Fundamental Analysis

Currency Futures Fragile After Dollar Logs First Weekly Gain

  • The US dollar strengthened as trade tensions between China and the US eased.
  • US business activity declined in March.
  • This week, traders will be watching the US nonfarm payrolls.

Currency futures extended last week’s decline as the dollar ended its first week of gains in a while. The US dollar strengthened as trade tensions between China and the US began to fade. As a result, risk appetite improved, and demand for safe-haven currencies, such as the yen and the Swiss franc, decreased.

At the start of last week, the dollar collapsed as investor confidence plunged with Trump’s attack on the Fed. News that the White House was exploring ways to fire Fed Chair Powell raised concerns about the Fed’s independence. 
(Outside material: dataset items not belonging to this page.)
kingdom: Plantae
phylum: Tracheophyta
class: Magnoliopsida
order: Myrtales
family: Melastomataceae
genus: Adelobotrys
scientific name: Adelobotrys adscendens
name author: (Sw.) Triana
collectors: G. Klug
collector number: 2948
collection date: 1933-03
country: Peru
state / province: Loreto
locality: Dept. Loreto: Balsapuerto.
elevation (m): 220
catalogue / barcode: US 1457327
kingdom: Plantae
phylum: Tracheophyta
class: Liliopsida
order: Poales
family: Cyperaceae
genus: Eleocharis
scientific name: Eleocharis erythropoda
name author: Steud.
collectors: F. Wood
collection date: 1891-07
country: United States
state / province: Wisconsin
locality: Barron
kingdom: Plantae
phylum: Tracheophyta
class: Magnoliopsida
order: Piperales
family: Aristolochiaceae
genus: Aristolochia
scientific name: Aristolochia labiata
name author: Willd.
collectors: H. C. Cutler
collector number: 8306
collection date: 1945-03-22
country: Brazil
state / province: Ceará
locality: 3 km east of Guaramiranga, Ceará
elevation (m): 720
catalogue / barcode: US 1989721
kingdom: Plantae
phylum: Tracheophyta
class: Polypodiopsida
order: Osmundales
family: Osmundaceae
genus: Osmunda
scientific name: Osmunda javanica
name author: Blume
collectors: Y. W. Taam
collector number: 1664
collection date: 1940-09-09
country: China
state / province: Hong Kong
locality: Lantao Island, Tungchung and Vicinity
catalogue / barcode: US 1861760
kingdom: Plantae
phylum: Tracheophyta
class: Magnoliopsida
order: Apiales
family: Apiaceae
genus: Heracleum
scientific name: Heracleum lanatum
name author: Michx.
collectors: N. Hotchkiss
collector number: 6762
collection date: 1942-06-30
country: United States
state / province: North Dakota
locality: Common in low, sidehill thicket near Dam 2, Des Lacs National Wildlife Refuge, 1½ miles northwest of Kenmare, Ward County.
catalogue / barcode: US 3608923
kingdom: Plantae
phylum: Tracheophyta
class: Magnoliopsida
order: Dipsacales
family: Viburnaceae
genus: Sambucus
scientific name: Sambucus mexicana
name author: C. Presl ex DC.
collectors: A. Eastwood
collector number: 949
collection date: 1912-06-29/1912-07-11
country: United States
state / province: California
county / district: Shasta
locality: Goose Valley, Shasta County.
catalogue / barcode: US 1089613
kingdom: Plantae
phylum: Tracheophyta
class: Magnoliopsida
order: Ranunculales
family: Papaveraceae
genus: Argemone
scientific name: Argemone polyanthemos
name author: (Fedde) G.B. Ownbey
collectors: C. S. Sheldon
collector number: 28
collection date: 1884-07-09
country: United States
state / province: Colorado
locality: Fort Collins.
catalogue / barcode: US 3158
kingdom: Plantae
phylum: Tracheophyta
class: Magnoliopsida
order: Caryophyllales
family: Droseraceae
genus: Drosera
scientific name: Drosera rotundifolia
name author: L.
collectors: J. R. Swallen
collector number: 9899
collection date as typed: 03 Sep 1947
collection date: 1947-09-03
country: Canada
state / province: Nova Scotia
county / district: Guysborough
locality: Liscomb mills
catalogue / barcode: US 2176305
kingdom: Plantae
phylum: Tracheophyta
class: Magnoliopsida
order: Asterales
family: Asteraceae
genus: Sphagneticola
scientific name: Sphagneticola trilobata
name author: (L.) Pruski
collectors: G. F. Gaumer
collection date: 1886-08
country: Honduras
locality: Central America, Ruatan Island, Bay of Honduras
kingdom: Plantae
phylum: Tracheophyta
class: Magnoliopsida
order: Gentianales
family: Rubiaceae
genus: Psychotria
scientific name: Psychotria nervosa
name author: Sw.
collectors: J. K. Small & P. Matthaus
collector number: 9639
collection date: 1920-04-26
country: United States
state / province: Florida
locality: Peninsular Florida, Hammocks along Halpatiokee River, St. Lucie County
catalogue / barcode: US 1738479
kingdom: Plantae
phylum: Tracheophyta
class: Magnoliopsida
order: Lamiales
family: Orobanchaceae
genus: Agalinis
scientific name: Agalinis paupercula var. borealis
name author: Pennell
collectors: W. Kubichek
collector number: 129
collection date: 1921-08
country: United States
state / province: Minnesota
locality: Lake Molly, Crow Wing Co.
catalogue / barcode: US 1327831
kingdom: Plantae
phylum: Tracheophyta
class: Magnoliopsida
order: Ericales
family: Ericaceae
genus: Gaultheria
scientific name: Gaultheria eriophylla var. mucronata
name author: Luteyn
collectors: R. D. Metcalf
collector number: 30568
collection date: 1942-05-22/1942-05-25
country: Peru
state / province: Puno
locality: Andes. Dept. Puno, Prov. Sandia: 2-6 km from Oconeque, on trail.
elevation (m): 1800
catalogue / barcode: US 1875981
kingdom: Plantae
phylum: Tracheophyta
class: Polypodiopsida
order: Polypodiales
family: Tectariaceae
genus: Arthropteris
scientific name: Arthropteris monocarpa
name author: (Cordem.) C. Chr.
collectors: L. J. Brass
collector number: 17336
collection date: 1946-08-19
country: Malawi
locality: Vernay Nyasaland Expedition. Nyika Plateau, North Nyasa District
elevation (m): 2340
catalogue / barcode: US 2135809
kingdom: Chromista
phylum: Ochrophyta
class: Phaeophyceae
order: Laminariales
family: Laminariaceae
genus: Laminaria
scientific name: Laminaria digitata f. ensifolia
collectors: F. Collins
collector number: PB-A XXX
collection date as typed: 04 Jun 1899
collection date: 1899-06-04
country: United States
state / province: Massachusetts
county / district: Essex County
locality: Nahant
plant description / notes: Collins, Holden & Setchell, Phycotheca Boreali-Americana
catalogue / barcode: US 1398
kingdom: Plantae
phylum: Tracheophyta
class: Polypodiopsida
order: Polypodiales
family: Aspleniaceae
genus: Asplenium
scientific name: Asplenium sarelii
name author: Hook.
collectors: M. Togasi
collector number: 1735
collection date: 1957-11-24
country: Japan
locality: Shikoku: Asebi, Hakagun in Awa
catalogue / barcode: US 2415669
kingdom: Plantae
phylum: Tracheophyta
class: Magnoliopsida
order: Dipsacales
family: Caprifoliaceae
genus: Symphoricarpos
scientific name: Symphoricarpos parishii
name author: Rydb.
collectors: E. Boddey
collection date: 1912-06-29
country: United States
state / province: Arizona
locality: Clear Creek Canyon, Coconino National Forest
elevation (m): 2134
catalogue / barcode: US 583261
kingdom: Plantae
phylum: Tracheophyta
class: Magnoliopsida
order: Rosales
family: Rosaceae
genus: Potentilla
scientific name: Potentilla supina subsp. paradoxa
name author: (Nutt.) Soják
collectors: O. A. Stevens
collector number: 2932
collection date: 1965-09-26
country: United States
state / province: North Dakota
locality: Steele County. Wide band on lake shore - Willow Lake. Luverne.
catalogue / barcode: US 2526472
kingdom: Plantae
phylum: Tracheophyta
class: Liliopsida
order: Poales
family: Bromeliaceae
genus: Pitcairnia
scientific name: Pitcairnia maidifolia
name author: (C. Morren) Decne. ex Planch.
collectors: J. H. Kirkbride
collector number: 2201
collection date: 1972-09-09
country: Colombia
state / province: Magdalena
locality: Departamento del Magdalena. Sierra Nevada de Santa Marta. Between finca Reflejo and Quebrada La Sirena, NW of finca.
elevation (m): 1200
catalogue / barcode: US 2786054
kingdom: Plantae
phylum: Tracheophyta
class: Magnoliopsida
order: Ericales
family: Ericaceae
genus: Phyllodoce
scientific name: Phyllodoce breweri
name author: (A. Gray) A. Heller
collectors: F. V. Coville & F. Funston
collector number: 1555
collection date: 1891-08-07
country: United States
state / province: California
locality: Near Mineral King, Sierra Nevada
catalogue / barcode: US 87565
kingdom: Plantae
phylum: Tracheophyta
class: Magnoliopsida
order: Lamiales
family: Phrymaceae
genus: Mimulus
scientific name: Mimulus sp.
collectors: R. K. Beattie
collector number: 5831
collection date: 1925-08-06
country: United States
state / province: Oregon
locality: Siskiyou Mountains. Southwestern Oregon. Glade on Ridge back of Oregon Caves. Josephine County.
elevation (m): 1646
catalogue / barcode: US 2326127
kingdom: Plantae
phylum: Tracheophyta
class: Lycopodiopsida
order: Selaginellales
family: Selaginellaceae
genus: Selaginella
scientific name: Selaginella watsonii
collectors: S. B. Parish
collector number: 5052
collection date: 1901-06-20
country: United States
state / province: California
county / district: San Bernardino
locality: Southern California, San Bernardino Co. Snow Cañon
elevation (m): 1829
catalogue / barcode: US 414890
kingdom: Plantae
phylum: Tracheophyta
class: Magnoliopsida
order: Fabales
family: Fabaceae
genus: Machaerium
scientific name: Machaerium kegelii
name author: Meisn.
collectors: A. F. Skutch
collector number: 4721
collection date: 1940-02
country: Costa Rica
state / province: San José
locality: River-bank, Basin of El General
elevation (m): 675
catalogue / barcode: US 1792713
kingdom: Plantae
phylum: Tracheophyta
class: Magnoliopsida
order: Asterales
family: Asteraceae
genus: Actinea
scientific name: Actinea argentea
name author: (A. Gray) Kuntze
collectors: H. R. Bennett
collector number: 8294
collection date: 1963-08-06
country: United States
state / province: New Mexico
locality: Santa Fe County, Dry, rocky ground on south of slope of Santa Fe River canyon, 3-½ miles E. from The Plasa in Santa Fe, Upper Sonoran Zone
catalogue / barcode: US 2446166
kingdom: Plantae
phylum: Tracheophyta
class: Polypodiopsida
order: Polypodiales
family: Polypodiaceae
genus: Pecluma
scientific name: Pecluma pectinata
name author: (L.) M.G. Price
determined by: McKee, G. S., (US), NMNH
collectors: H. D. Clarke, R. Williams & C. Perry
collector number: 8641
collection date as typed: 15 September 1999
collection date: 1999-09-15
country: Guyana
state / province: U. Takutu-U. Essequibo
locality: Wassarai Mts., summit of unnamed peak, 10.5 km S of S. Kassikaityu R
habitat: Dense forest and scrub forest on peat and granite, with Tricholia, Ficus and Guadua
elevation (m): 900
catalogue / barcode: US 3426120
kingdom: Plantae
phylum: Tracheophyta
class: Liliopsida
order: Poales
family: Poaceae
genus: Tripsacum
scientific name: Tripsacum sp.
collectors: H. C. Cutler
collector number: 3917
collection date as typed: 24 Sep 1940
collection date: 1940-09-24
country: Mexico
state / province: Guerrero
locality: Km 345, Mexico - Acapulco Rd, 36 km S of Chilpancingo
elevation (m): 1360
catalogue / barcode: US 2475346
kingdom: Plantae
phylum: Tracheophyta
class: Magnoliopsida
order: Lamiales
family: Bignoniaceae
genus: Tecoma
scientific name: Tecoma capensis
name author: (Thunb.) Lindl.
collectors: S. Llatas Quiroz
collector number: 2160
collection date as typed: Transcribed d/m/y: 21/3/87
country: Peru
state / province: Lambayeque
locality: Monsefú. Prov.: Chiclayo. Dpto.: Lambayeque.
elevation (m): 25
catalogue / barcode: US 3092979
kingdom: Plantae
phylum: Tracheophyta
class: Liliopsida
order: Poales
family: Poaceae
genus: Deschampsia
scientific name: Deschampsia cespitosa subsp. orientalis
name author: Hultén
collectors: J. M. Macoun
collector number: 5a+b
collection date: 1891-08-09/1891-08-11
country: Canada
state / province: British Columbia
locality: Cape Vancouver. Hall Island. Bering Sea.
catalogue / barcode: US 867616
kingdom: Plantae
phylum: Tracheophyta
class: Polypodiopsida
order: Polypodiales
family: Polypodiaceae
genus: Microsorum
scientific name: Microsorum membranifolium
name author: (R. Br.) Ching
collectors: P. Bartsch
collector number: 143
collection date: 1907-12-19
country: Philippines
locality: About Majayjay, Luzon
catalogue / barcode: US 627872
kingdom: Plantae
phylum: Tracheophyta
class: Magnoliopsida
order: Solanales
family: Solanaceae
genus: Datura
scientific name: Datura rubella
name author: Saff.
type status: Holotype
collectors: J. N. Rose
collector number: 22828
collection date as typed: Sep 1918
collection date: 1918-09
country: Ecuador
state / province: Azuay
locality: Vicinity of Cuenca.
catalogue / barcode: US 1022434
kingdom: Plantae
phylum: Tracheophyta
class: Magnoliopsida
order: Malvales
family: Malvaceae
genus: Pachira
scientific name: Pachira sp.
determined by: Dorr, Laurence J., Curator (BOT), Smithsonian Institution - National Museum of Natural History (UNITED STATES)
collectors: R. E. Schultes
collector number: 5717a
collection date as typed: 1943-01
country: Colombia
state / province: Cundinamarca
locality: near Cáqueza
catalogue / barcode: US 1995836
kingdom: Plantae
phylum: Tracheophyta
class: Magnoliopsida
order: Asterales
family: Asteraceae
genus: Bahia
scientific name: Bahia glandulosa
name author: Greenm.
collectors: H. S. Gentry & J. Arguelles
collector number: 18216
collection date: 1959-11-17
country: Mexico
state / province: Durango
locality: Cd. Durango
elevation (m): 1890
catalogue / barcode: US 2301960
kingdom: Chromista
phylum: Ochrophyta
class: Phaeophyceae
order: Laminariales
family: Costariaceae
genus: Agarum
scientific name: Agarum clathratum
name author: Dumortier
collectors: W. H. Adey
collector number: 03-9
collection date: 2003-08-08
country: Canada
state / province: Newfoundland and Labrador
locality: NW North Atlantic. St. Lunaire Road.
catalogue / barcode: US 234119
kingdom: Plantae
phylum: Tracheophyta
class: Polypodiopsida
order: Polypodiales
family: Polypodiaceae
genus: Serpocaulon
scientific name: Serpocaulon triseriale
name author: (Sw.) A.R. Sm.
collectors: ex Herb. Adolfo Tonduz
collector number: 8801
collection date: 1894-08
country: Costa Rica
Trump was angry with the Fed Chair for taking too long to cut interest rates. According to the US president, the economy required immediate support. Meanwhile, Powell is waiting for concrete evidence that the economy needs lower borrowing costs. 

Nevertheless, calm returned to markets when Trump retracted his comments and stated that he had no intention of removing Powell from office. As a result, sentiment improved, and the dollar found support. 

Dollar index (Source: Bloomberg)

Dollar index (Source: Bloomberg)

Tariff comments from the US further supported the dollar’s rebound. The Treasury Secretary noted that the trade war between China and the US was unsustainable. Therefore, tariffs needed to come down. 

Moreover, Trump said he was ready to lower rates on China and start talks. Meanwhile, China exempted some US goods from the 125% tariff. The moves rekindled hopes of a deal to end the ongoing trade war. Such an outcome would boost risk appetite and improve the outlook for both economies. 

Meanwhile, market participants paid attention to the US PMI report. Business activity declined in March, supporting predictions of a slowdown in the economy. Service sector business activity eased, overshadowing the improvement in the manufacturing sector. 

This week, traders will watch the US nonfarm payrolls, which might paint a picture of the economy after Trump’s tariffs. A downbeat report will increase pressure on the Fed to cut rates. On the other hand, positive numbers will ease recession worries. 

Market participants will also focus on the Bank of Japan policy meeting. Experts believe the central bank will keep rates unchanged. Nevertheless, they might remain hawkish about inflation and wage growth. 

The euro dropped as market participants priced another ECB rate cut in June. Policymakers expect weaker growth due to Trump’s tariffs. Therefore, borrowing costs may continue to drop.